▶ **Exercise instructions**
Set down all of the data exactly. Pictures stay out of the copy.

╭──

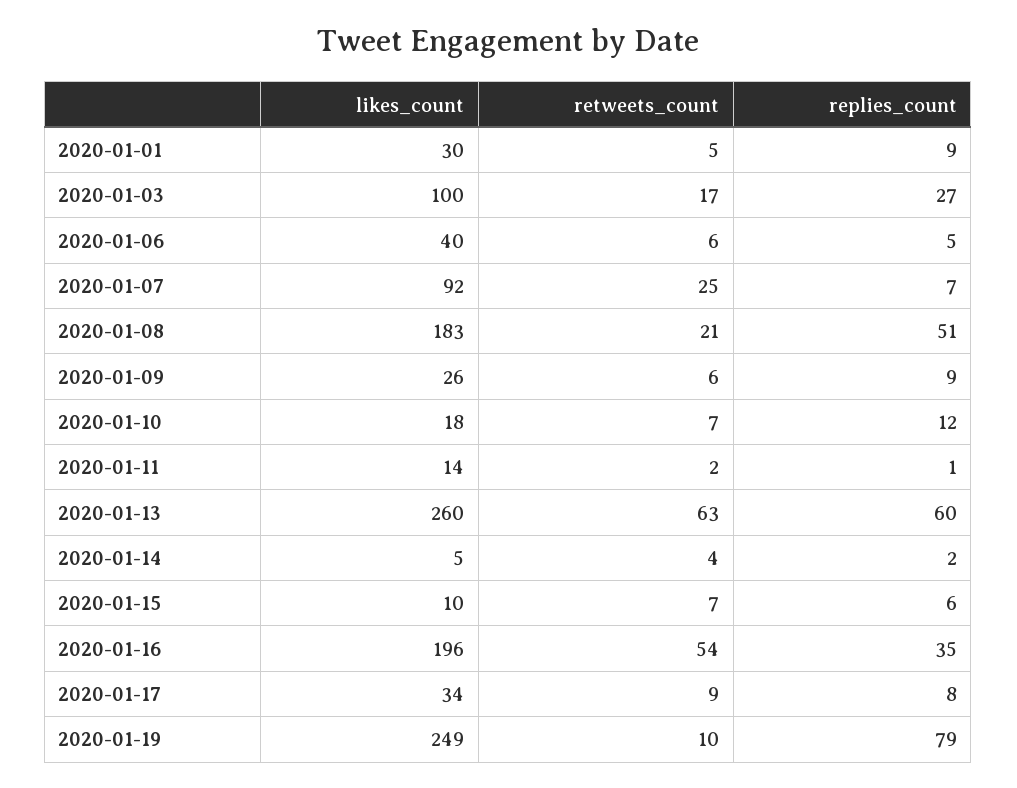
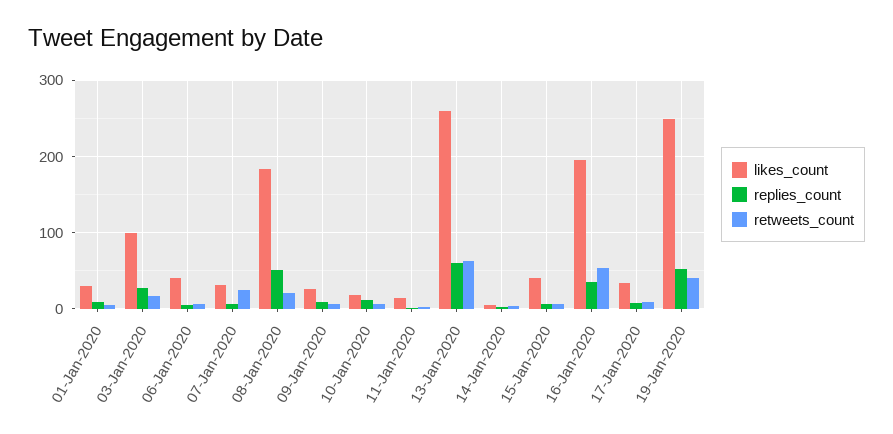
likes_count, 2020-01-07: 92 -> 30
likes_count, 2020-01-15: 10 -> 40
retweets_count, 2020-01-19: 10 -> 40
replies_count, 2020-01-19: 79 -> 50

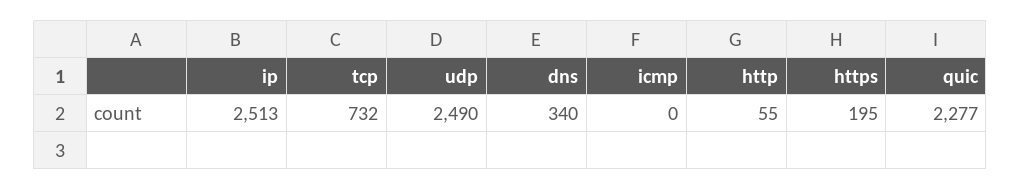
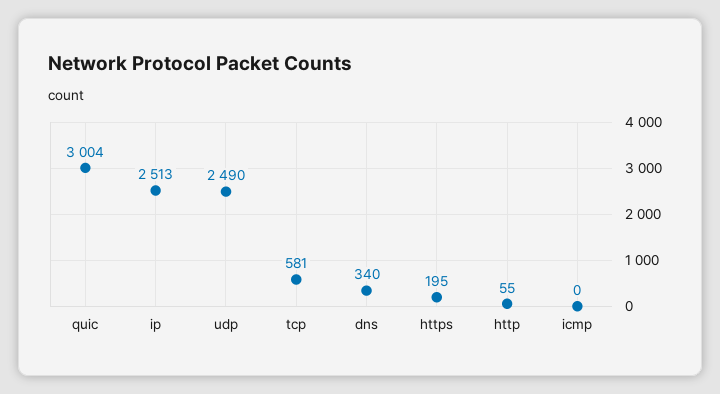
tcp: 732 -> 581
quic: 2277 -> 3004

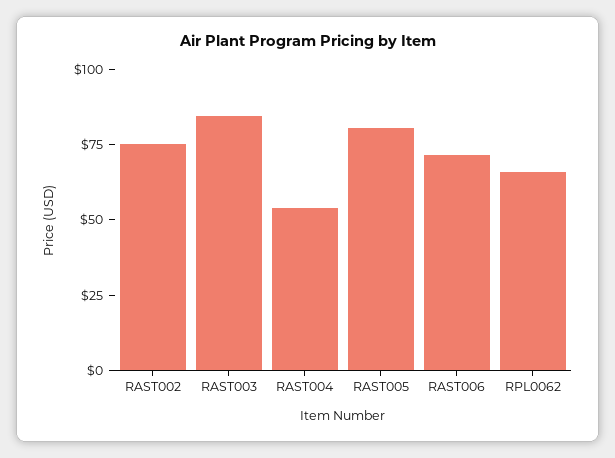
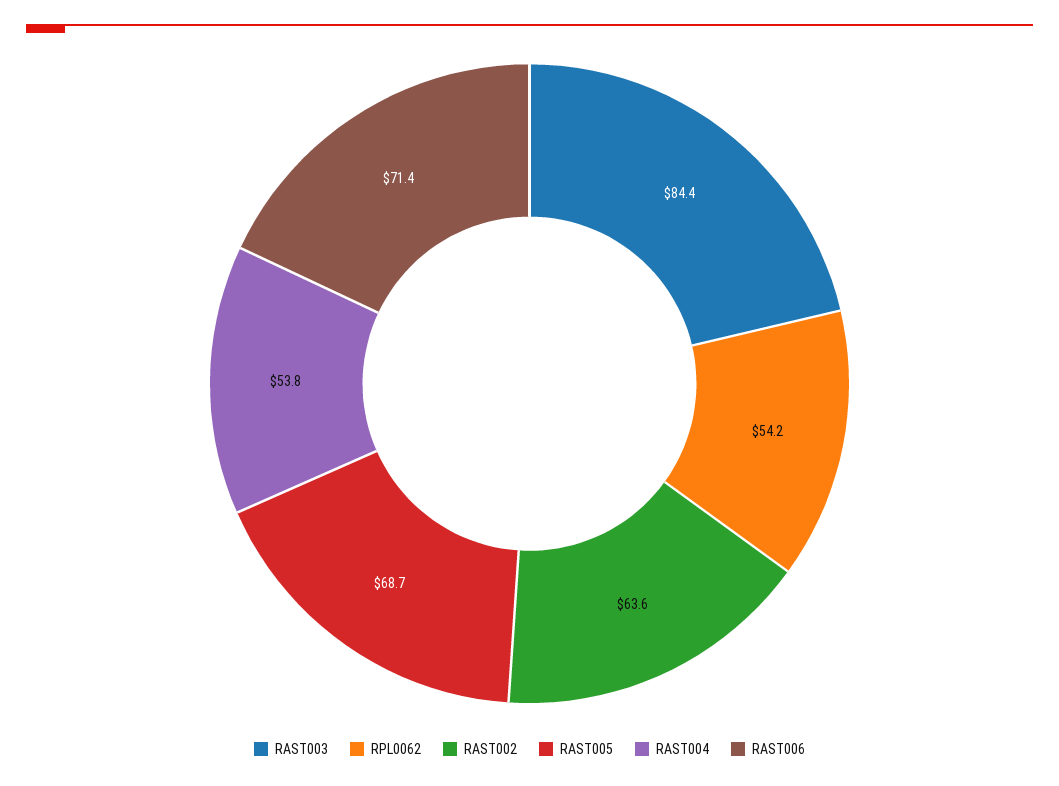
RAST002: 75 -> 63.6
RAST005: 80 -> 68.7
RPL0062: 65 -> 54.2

╰──

▶ **Answer below**
likes_count, 2020-01-07: 92 -> 30
likes_count, 2020-01-15: 10 -> 40
retweets_count, 2020-01-19: 10 -> 40
replies_count, 2020-01-19: 79 -> 50

tcp: 732 -> 581
quic: 2277 -> 3004

RAST002: 75 -> 63.6
RAST005: 80 -> 68.7
RPL0062: 65 -> 54.2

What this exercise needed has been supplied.